The first thing the little mermaid sees is the prince's happiness and love. It would seem that this picture should cause jealousy in her, and jealousy is unpredictable, jealousy is the power of evil. “The Little Mermaid bent down and kissed him on his beautiful forehead, looked at the sky, where the morning dawn flared up, then looked at the sharp knife and again fixed her eyes on the prince, who in a dream said the name of his wife. She was the only one in his mind!” The world of people for the little mermaid is beautiful. He so beckoned her underwater, so enchanted on the day of his coming of age; she feels sorry for this world, she is afraid to lose it, but she sees the prince, who at this time pronounces the name of his wife. “The knife trembled in the hands of the little mermaid.” Love cannot kill another love - this is Andersen's thought. “Another minute - and she (the little mermaid) threw it (the knife) into the waves, which turned red, as if stained with blood, in the place where he fell. Once again she looked at the prince with a half-faded look, rushed from the ship into the sea and felt her body melt into foam. The little mermaid abandoned herself entirely, but she had another dream - to find a human soul. This dream has come true and it hasn't. By itself, love already gives a person a soul. It is no coincidence that the little mermaid does not turn into sea foam, love gave her the opportunity to move into a different state, she becomes one of the daughters of the air.

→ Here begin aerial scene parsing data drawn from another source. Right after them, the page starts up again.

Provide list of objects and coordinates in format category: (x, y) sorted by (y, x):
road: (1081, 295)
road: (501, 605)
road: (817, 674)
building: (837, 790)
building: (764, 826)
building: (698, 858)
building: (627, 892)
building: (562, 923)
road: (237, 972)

The little mermaid again has a chance to find what she deliberately renounced. Her love and good deeds give her the right to gain an immortal soul. “Three hundred years will pass, during which we, the daughters of air, will do good to the best of our ability, and we will receive an immortal soul as a reward ... You, poor little mermaid, with all your heart strove for the same as we did, you loved and suffered, rise up together with us to the transcendental world. Now you yourself can earn an immortal soul by good deeds and gain it in three hundred years!” Andersen ends the tale with this theme.

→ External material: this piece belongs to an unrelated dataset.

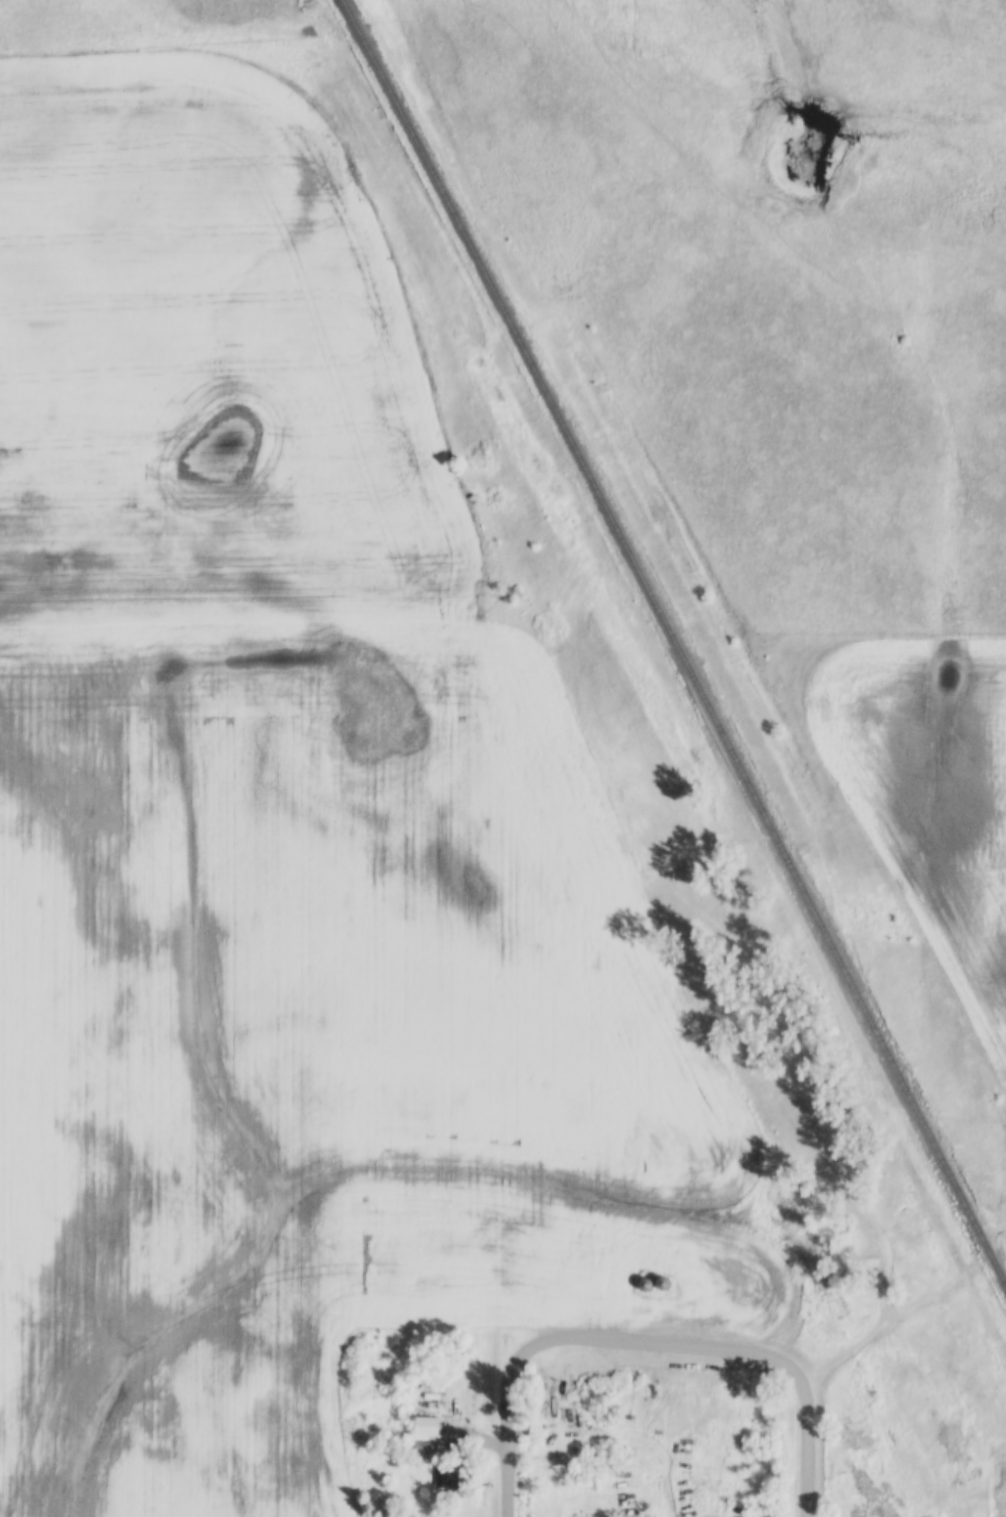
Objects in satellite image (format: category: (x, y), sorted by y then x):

Ancient mythological beliefs, having lost their power over human consciousness, have been preserved in the folklore and artistic images of writers from different countries. In our work, we turned to only one such image and saw how complex and individual the writer's relationship with mythology and the mythological image is. Interpreting the image of the mythological mermaid, turning it into the mermaid heroine of his fairy tale, Andersen partially preserves its mythological features and possibilities. But at the same time, the mythological image under the writer's pen acquires a human essence, human character, human destiny. The little mermaid, with the help of the witch's witchcraft, turns into a man, she selflessly loves the prince, this love turns out to be unrequited and even tragic, she sacrifices her life for the sake of the prince's happiness.

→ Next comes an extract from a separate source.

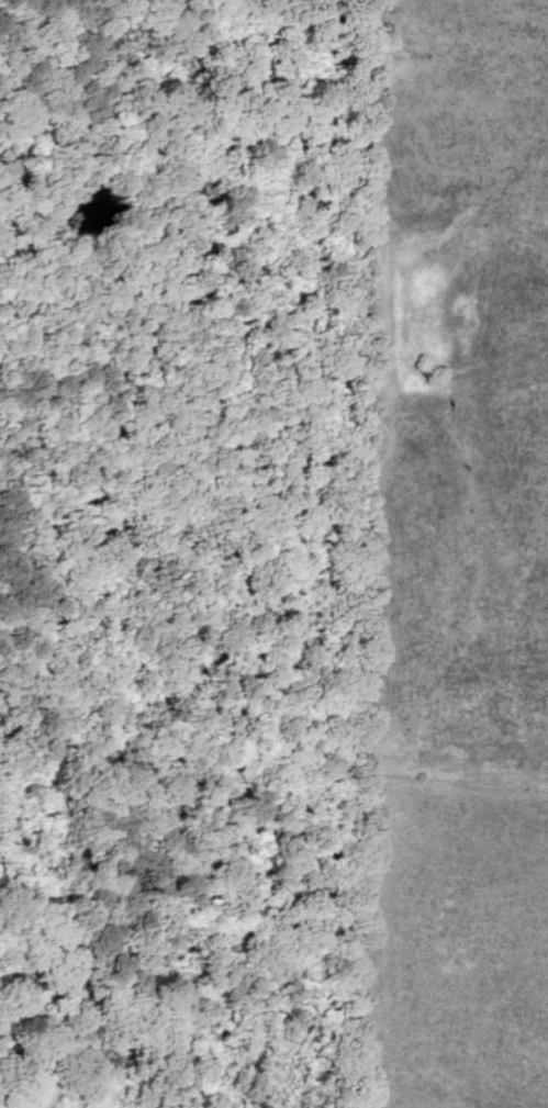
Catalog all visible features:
building: (23, 984)
building: (65, 986)
building: (14, 1051)
road: (38, 1052)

Starting from pagan mythology, Andersen affirms the values and ideas of Christianity, affirms the power of human love as the greatest moral force in the whole world, regardless of whether this world is real or fantastic. And such metamorphoses in Andersen's fairy tales occur not only with one little mermaid. Any mythological characters, be it gnomes, the snow queen, the ice maiden, acquire individual characters and destinies under the writer's pen, become like people, endowed with human dreams and desires. Mythological fairy-tale images are reinterpreted by the writer, used by him for the artistic transformation of such important moral ideas for him as the ideas of humanism, spiritual purity and selfless and devoted love.